TASK STATEMENT
Switch each "red plastic crate" in the listing below to "red plastic bin", leave everything else untouched, and write the listing out again without the pictures.

MATERIAL PROVIDED

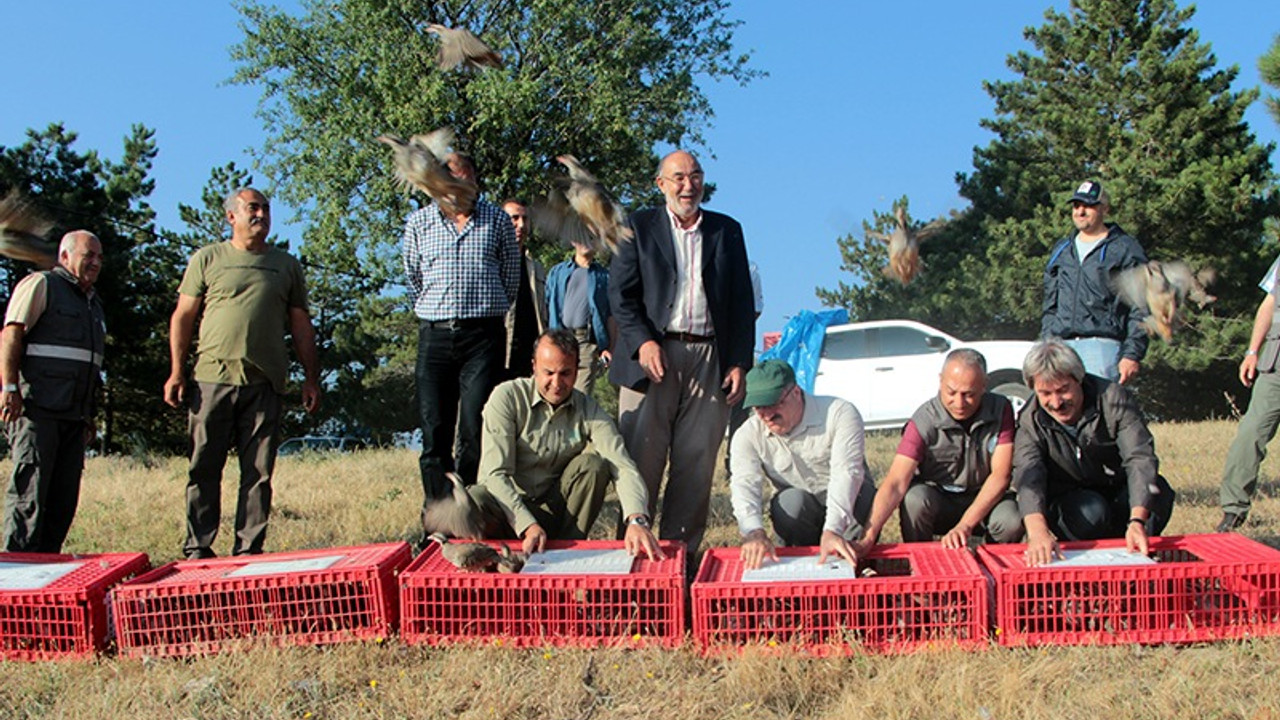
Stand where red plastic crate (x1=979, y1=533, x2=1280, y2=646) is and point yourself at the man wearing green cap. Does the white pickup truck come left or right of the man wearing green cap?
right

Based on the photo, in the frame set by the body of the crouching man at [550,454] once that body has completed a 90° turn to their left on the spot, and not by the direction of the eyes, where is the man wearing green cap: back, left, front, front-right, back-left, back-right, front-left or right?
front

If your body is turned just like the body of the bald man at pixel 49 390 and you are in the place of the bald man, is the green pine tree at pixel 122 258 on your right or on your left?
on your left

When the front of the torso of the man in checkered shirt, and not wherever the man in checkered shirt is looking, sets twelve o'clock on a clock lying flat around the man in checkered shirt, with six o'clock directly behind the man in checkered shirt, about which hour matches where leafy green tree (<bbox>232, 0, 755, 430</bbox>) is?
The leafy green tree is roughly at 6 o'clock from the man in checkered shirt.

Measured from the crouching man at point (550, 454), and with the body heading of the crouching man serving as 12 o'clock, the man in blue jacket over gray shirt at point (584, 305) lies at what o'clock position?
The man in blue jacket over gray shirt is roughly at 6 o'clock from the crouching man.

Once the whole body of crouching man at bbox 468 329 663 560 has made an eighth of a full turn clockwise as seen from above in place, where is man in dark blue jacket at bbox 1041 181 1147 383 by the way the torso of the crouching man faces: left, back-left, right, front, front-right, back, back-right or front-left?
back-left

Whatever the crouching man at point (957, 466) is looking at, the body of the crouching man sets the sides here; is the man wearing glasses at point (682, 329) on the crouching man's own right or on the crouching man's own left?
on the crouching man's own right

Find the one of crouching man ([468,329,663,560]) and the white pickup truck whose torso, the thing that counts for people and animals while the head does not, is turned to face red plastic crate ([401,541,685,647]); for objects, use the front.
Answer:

OUTPUT OF THE EXERCISE
Stand where red plastic bin (x1=979, y1=533, x2=1280, y2=646) is and point yourself at the man wearing green cap. Does the white pickup truck come left or right of the man wearing green cap?
right

Based on the photo, in the frame set by the body of the crouching man at [550,454] once that body has completed a 90° turn to their left on the spot, and not by the direction of the eyes, where is the man wearing green cap: back, left, front, front-right, back-left, back-right, front-left or right?
front

If your body is turned just like the body of the bald man at pixel 49 390 and you are in the place of the bald man, is the green pine tree at pixel 122 258 on your right or on your left?
on your left

When the front of the torso of the man in checkered shirt, and not wherever the man in checkered shirt is looking, sets twelve o'clock on a clock lying flat around the man in checkered shirt, with six o'clock directly behind the man in checkered shirt, about which hour matches where leafy green tree (<bbox>232, 0, 755, 430</bbox>) is?
The leafy green tree is roughly at 6 o'clock from the man in checkered shirt.

Measured from the crouching man at point (550, 454), and with the body heading of the crouching man serving as 12 o'clock, the man in blue jacket over gray shirt at point (584, 305) lies at what o'clock position?
The man in blue jacket over gray shirt is roughly at 6 o'clock from the crouching man.

Once the whole body of crouching man at bbox 468 329 663 560 has made an eighth of a full turn clockwise as seen from above in place, where is man in dark blue jacket at bbox 1041 181 1147 383 by the way the torso of the crouching man faces: left, back-left, right, front, front-right, back, back-right or front-left?
back-left

Whatever the crouching man at point (957, 466) is looking at, the body of the crouching man sets the sides here; is the man wearing glasses at point (682, 329) on the crouching man's own right or on the crouching man's own left?
on the crouching man's own right

Find the one of crouching man ([468,329,663,560]) and the white pickup truck whose torso, the thing that counts for people and animals while the head does not, is turned to face red plastic bin ([401,541,685,647]); for objects, use the front.
Answer:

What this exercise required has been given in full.